KQED has summarized the audit’s conclusions and the specific examples investigators say they uncovered.

Davis' legal team pushes back

Davis’ attorneys are urging the ethics panel to wait until prosecutors finish their review, arguing that plowing ahead now would risk trampling her constitutional protections. Jim Quadra, one of her lawyers, has called the allegations “completely false” and described the inquiry as a “politically motivated” attack on a Black community leader, according to the San Francisco Chronicle.

In a Jan. 9 filing, her legal team warned that if the commission pushes forward while a criminal investigation is still active, it could set up a separate legal battle over Davis’ constitutional rights, potentially dragging the case out even longer.

What comes next

Ethics enforcement staff have recommended that the commission set deadlines for preliminary motions and consider assigning one commissioner to handle procedural disputes before any main hearing. In practical terms, that gives the panel a choice between moving quickly toward a public administrative hearing or spending more time sorting out pre-hearing fights over process.

The ethics process can lead to monetary fines and other administrative penalties, even if no criminal charges are ever filed. Those options are still very much in play as City Hall figures out its next move, according to the San Francisco Ethics Commission. For additional context on how the case has unfolded, see recent coverage from KQED.

Legal implications

The Davis matter illustrates how administrative and criminal tracks can run side by side. The controller’s audit and the ethics probable-cause findings are building an administrative record that can lead to fines, contract remedies or other sanctions while prosecutors separately decide whether criminal laws were violated.

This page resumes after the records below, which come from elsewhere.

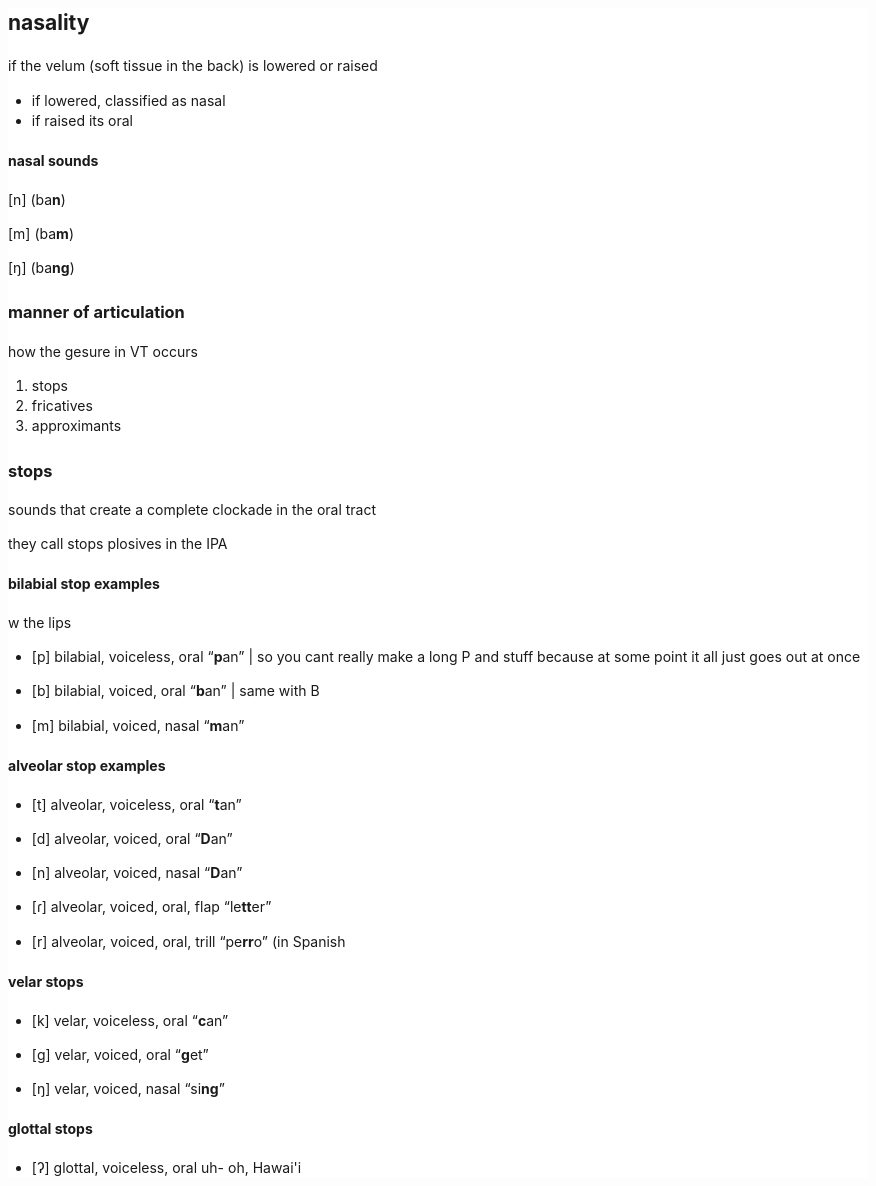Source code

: ## nasality
if the velum (soft tissue in the back) is lowered or raised

- if lowered, classified as nasal
- if raised its oral

#### __nasal sounds__

[n] (ba**n**)

[m] (ba**m**) 

[ŋ] (ba**ng**)

### manner of articulation

how the gesure in VT occurs 
1. stops
2. fricatives
3. approximants

### stops 
sounds that create a complete clockade in the oral tract

they call stops plosives in the IPA

#### __bilabial stop examples__ 

w the lips 

- [p] bilabial, voiceless, oral “**p**an” | so you cant really make a long P and stuff because at some point it all just goes out at once

- [b] bilabial, voiced, oral “**b**an” | same with B 

- [m] bilabial, voiced, nasal “**m**an” 

#### __alveolar stop examples__ 

- [t] alveolar, voiceless, oral “**t**an”

- [d] alveolar, voiced, oral “**D**an”

- [n] alveolar, voiced, nasal “**D**an”

- [ɾ] alveolar, voiced, oral, flap “le**tt**er”

- [r] alveolar, voiced, oral, trill “pe**rr**o” (in Spanish

#### __velar stops__

- [k] velar, voiceless, oral “**c**an”

- [ɡ] velar, voiced, oral “**g**et”

- [ŋ] velar, voiced, nasal “si**ng**”

#### __glottal stops__
- [ʔ] glottal, voiceless, oral uh- oh, Hawai'i
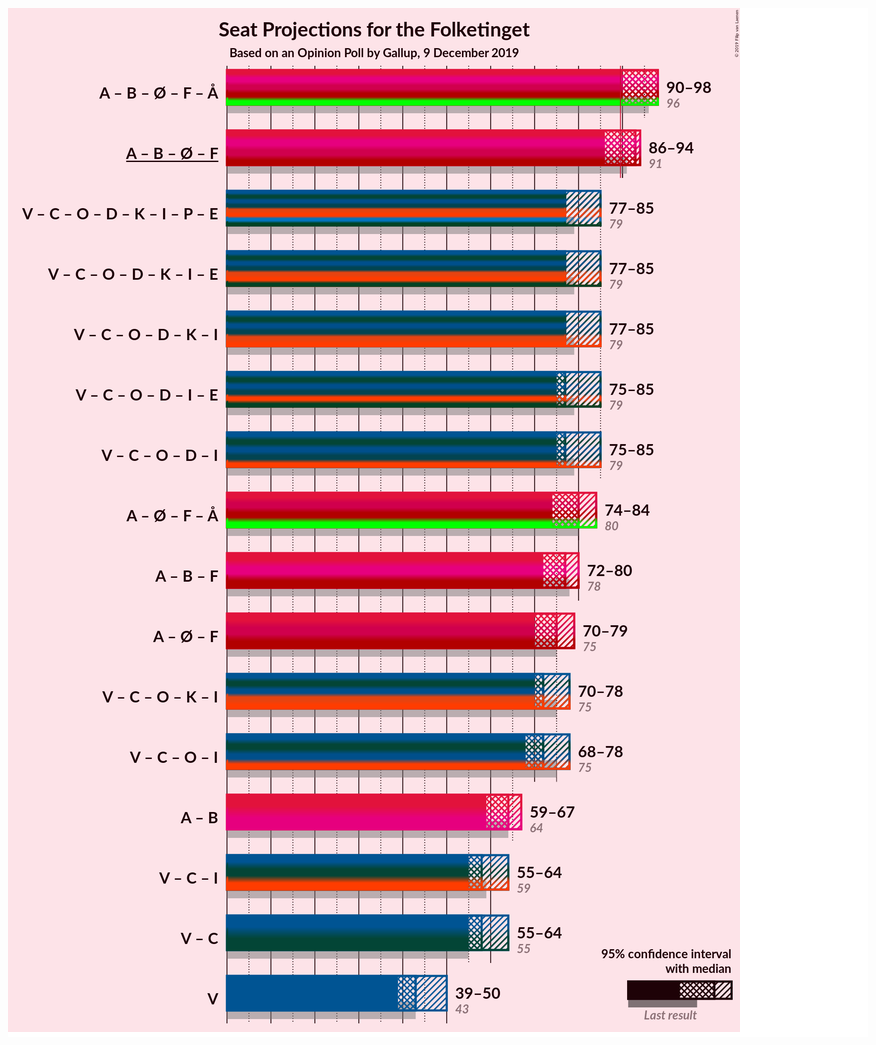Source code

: ![Graph with coalitions seats not yet produced](2019-12-09-Gallup-coalitions-seats.png "Coalitions Seats")

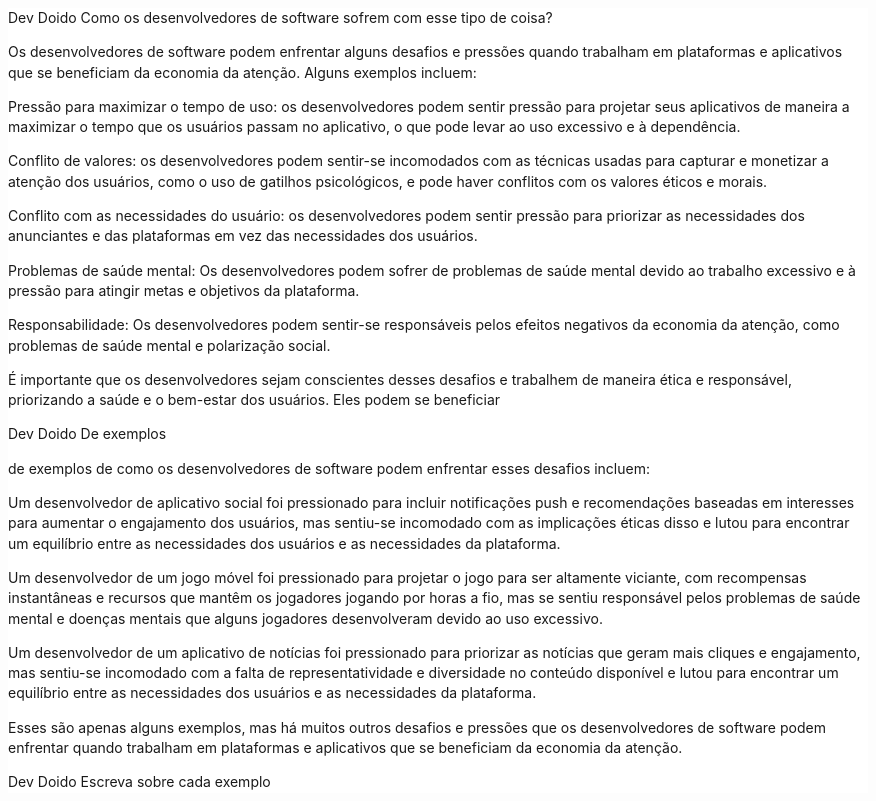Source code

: 

Dev Doido
Como os desenvolvedores de software sofrem com esse tipo de coisa?

Os desenvolvedores de software podem enfrentar alguns desafios e pressões quando trabalham em plataformas e aplicativos que se beneficiam da economia da atenção. Alguns exemplos incluem:

Pressão para maximizar o tempo de uso: os desenvolvedores podem sentir pressão para projetar seus aplicativos de maneira a maximizar o tempo que os usuários passam no aplicativo, o que pode levar ao uso excessivo e à dependência.

Conflito de valores: os desenvolvedores podem sentir-se incomodados com as técnicas usadas para capturar e monetizar a atenção dos usuários, como o uso de gatilhos psicológicos, e pode haver conflitos com os valores éticos e morais.

Conflito com as necessidades do usuário: os desenvolvedores podem sentir pressão para priorizar as necessidades dos anunciantes e das plataformas em vez das necessidades dos usuários.

Problemas de saúde mental: Os desenvolvedores podem sofrer de problemas de saúde mental devido ao trabalho excessivo e à pressão para atingir metas e objetivos da plataforma.

Responsabilidade: Os desenvolvedores podem sentir-se responsáveis pelos efeitos negativos da economia da atenção, como problemas de saúde mental e polarização social.

É importante que os desenvolvedores sejam conscientes desses desafios e trabalhem de maneira ética e responsável, priorizando a saúde e o bem-estar dos usuários. Eles podem se beneficiar




Dev Doido
De exemplos

de exemplos de como os desenvolvedores de software podem enfrentar esses desafios incluem:

Um desenvolvedor de aplicativo social foi pressionado para incluir notificações push e recomendações baseadas em interesses para aumentar o engajamento dos usuários, mas sentiu-se incomodado com as implicações éticas disso e lutou para encontrar um equilíbrio entre as necessidades dos usuários e as necessidades da plataforma.

Um desenvolvedor de um jogo móvel foi pressionado para projetar o jogo para ser altamente viciante, com recompensas instantâneas e recursos que mantêm os jogadores jogando por horas a fio, mas se sentiu responsável pelos problemas de saúde mental e doenças mentais que alguns jogadores desenvolveram devido ao uso excessivo.

Um desenvolvedor de um aplicativo de notícias foi pressionado para priorizar as notícias que geram mais cliques e engajamento, mas sentiu-se incomodado com a falta de representatividade e diversidade no conteúdo disponível e lutou para encontrar um equilíbrio entre as necessidades dos usuários e as necessidades da plataforma.

Esses são apenas alguns exemplos, mas há muitos outros desafios e pressões que os desenvolvedores de software podem enfrentar quando trabalham em plataformas e aplicativos que se beneficiam da economia da atenção.




Dev Doido
Escreva sobre cada exemplo
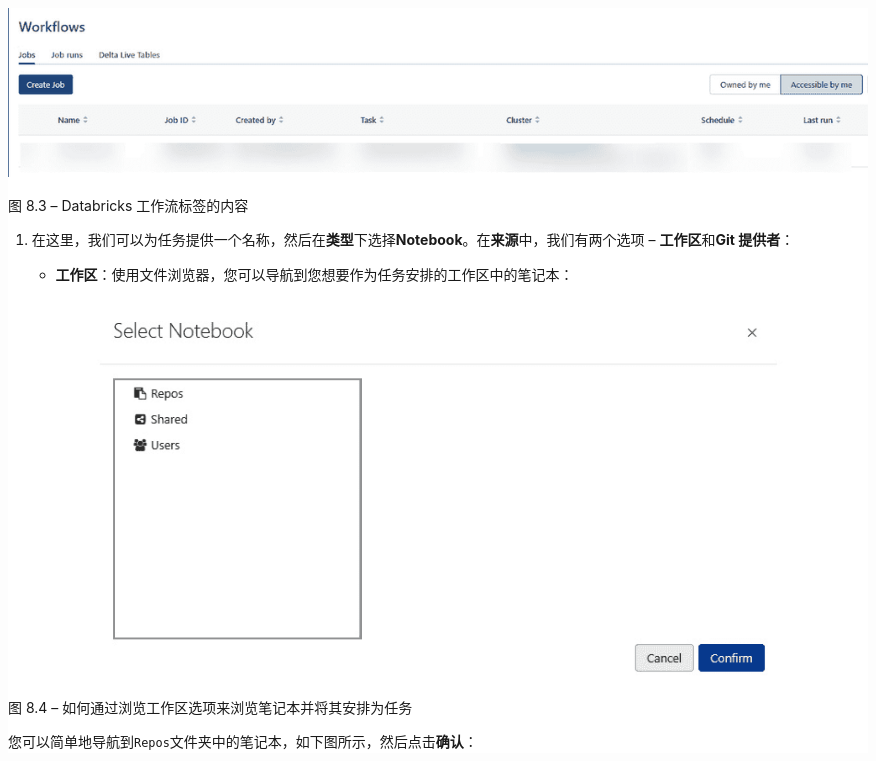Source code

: ![图 8.3 – Databricks 工作流标签的内容](img/B17875_08_03.jpg)

图 8.3 – Databricks 工作流标签的内容

1.  在这里，我们可以为任务提供一个名称，然后在**类型**下选择**Notebook**。在**来源**中，我们有两个选项 – **工作区**和**Git 提供者**：

    +   **工作区**：使用文件浏览器，您可以导航到您想要作为任务安排的工作区中的笔记本：

![图 8.4 – 如何通过浏览工作区选项来浏览笔记本并将其安排为任务](img/B17875_08_04.jpg)

图 8.4 – 如何通过浏览工作区选项来浏览笔记本并将其安排为任务

您可以简单地导航到`Repos`文件夹中的笔记本，如下图所示，然后点击**确认**：
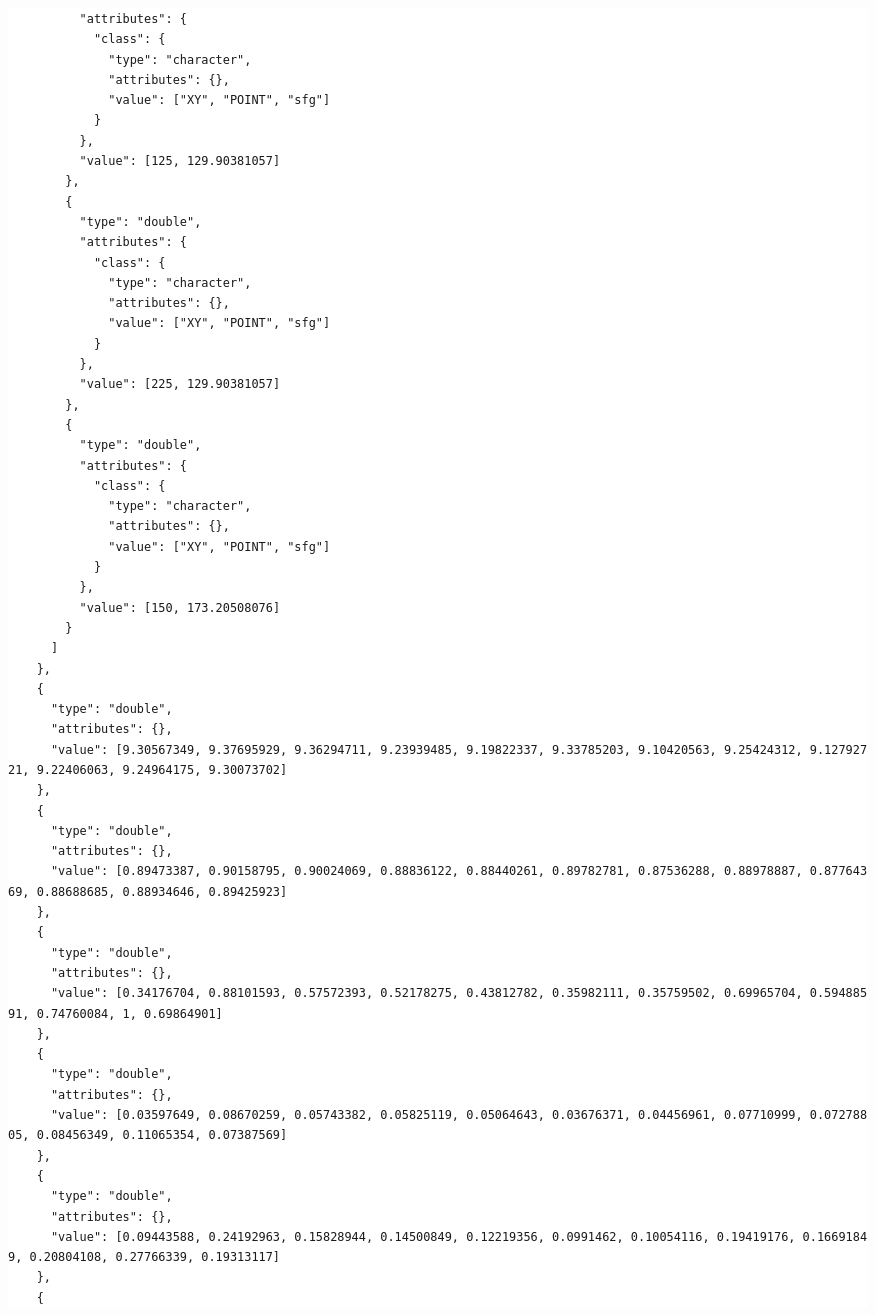               "attributes": {
                "class": {
                  "type": "character",
                  "attributes": {},
                  "value": ["XY", "POINT", "sfg"]
                }
              },
              "value": [125, 129.90381057]
            },
            {
              "type": "double",
              "attributes": {
                "class": {
                  "type": "character",
                  "attributes": {},
                  "value": ["XY", "POINT", "sfg"]
                }
              },
              "value": [225, 129.90381057]
            },
            {
              "type": "double",
              "attributes": {
                "class": {
                  "type": "character",
                  "attributes": {},
                  "value": ["XY", "POINT", "sfg"]
                }
              },
              "value": [150, 173.20508076]
            }
          ]
        },
        {
          "type": "double",
          "attributes": {},
          "value": [9.30567349, 9.37695929, 9.36294711, 9.23939485, 9.19822337, 9.33785203, 9.10420563, 9.25424312, 9.12792721, 9.22406063, 9.24964175, 9.30073702]
        },
        {
          "type": "double",
          "attributes": {},
          "value": [0.89473387, 0.90158795, 0.90024069, 0.88836122, 0.88440261, 0.89782781, 0.87536288, 0.88978887, 0.87764369, 0.88688685, 0.88934646, 0.89425923]
        },
        {
          "type": "double",
          "attributes": {},
          "value": [0.34176704, 0.88101593, 0.57572393, 0.52178275, 0.43812782, 0.35982111, 0.35759502, 0.69965704, 0.59488591, 0.74760084, 1, 0.69864901]
        },
        {
          "type": "double",
          "attributes": {},
          "value": [0.03597649, 0.08670259, 0.05743382, 0.05825119, 0.05064643, 0.03676371, 0.04456961, 0.07710999, 0.07278805, 0.08456349, 0.11065354, 0.07387569]
        },
        {
          "type": "double",
          "attributes": {},
          "value": [0.09443588, 0.24192963, 0.15828944, 0.14500849, 0.12219356, 0.0991462, 0.10054116, 0.19419176, 0.16691849, 0.20804108, 0.27766339, 0.19313117]
        },
        {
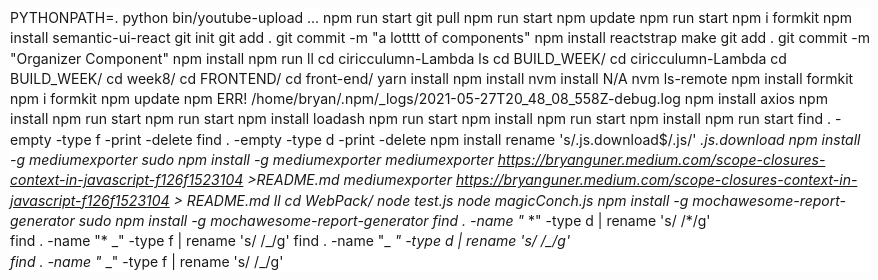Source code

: PYTHONPATH=. python bin/youtube-upload ...
npm run start
git pull
npm run start
npm update
npm run start
npm i formkit
npm install semantic-ui-react
git init
git add .
git commit -m "a lotttt of components"
npm install reactstrap
make
git add .
git commit -m "Organizer Component"
npm install
npm run
ll
cd ciricculumn-Lambda
ls
cd BUILD_WEEK/
cd ciricculumn-Lambda
cd BUILD_WEEK/
cd week8/
cd FRONTEND/
cd front-end/
yarn install
npm install
nvm install N/A
nvm ls-remote
npm install formkit
npm i formkit
npm update
npm ERR! /home/bryan/.npm/\_logs/2021-05-27T20_48_08_558Z-debug.log
npm install axios
npm install
npm run start
npm run start
npm install loadash
npm run start
npm install
npm run start
npm install
npm run start
find . -empty -type f -print -delete
find . -empty -type d -print -delete
npm install
rename 's/\.js\.download$/.js/' *.js\.download
npm install -g mediumexporter
sudo npm install -g mediumexporter
mediumexporter https://bryanguner.medium.com/scope-closures-context-in-javascript-f126f1523104 >README.md
mediumexporter https://bryanguner.medium.com/scope-closures-context-in-javascript-f126f1523104 > README.md
ll
cd WebPack/
node test.js
node magicConch.js
npm install -g mochawesome-report-generator
sudo npm install -g mochawesome-report-generator
find . -name "* \*" -type d | rename 's/ /\*/g'  
find . -name "\* _" -type f | rename 's/ /\_/g'
find . -name "\_ _" -type d | rename 's/ /\_/g'  
find . -name "_ _" -type f | rename 's/ /\_/g'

Because the district attorney has not publicly confirmed any charges, Davis’ decision to invoke the Fifth will limit how much of her side of the story enters the public record at City Hall. For now, public documents from the controller and from ethics staff remain the clearest written accounts of what is alleged and how the city believes money was mishandled, even as the timing of hearings and testimony is fought over in the weeks ahead, according to the Controller’s Office.